Coral Protocol has officially launched Coral V1, a major upgrade introducing remote, production-ready software agents designed to streamline multi-agent deployment across blockchain ecosystems. The release marks a significant step toward practical, scalable AI systems that can collaborate, automate tasks, and operate across distributed environments.
The new system allows developers to rent, customize, or integrate remote agents with their own local setups. These agents operate independently while maintaining full transparency, with every decision and action recorded through threads and telemetry inside Coral Studio, giving builders clear oversight of agent behavior.
Remote Agents Go Live Through the Coral Registry
A key feature in Coral V1 is the Coral Registry, a marketplace where developers can publish their agents and automatically receive payouts each time those agents are used. This structure gives contributors direct economic incentives, addressing long-standing challenges around compensation in AI development.
The launch introduces full support for:
- •Agent creation
- •Agent acquisition
- •Agent configuration
- •Secure settlement through Solana-powered on-chain payments
These agents can also work together as specialized teams — a shift from traditional frameworks that treated agents as simple functions. Coral Protocol’s approach allows developers to build systems that more closely resemble real-world organizational workflows, with defined roles, processes, and communication rules.
Coral V1 embodies our vision of an AI ecosystem where specialized agents collaborate to accomplish virtually anything.
Fixing Long-Standing Problems in Multi-Agent AI
Multi-agent systems have historically been difficult to deploy on-chain due to:
- •High infrastructure overhead
- •Poor interoperability
- •Lack of standardized communication
- •No reliable compensation model for agent creators
Coral V1 addresses these shortcomings by enabling remote agents that operate within a shared framework and can coordinate without developers managing complex back-end infrastructure.
The system differs sharply from platforms like LangChain, which require callable algorithm-style agents. Coral instead allows developers to define interaction rules, letting agents operate more like departments in a business rather than isolated functions.
Performance Milestone and Ecosystem Growth
In August, Coral Protocol drew attention by outperforming Microsoft’s Magnetic UI by 34% on the GAIA benchmark, a rigorous suite that evaluates agents on complex reasoning, research, and real-world tasks.
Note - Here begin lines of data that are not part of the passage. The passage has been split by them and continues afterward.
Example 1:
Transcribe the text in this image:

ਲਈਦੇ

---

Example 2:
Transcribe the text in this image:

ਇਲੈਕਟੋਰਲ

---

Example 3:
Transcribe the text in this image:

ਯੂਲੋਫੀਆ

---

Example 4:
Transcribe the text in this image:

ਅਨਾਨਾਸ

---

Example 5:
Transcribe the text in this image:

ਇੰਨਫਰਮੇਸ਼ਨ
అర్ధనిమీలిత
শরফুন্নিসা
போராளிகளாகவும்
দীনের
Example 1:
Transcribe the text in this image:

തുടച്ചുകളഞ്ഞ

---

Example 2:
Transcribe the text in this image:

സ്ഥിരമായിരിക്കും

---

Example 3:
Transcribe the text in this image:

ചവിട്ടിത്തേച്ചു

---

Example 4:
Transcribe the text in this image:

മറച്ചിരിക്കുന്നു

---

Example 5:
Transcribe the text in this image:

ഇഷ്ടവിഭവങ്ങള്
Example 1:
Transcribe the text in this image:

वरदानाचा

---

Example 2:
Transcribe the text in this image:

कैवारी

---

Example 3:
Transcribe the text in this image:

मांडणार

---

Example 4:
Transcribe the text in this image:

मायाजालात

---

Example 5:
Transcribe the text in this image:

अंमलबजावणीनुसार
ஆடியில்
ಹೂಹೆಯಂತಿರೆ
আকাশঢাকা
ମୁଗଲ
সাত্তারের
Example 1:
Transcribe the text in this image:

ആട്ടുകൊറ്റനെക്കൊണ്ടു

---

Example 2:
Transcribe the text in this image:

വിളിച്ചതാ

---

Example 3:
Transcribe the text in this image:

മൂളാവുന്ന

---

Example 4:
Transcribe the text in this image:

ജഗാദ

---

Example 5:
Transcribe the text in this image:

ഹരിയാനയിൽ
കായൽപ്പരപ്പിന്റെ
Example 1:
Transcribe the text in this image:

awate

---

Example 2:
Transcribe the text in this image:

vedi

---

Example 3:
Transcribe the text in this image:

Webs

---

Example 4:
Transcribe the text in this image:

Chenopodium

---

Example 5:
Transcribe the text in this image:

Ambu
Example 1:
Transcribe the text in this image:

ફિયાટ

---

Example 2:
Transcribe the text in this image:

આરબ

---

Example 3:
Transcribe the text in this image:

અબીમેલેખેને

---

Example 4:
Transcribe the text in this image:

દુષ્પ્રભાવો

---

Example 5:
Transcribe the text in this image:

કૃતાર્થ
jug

The results placed Coral ahead of several major AI players in agent performance.
CTO Caelum Forder said the results indicate that the “Internet of Agents” is no longer theoretical, encouraging developers to “Coralize” their systems for improved efficiency and lower costs.
The protocol has undergone substantial changes in 2025:
- •A rebrand from Ai23T
- •Launch of the CORAL token on Solana
- •Over 500% token growth since debut (despite being 40% below its ATH)
Coral’s roadmap for late 2025 includes:
- •Session Contracts
- •On-chain task coordination
- •Local Server and Agent Mesh tools for decentralized deployment
Together, these upgrades position Coral Protocol as a leading infrastructure project in the emerging AI-on-blockchain sector.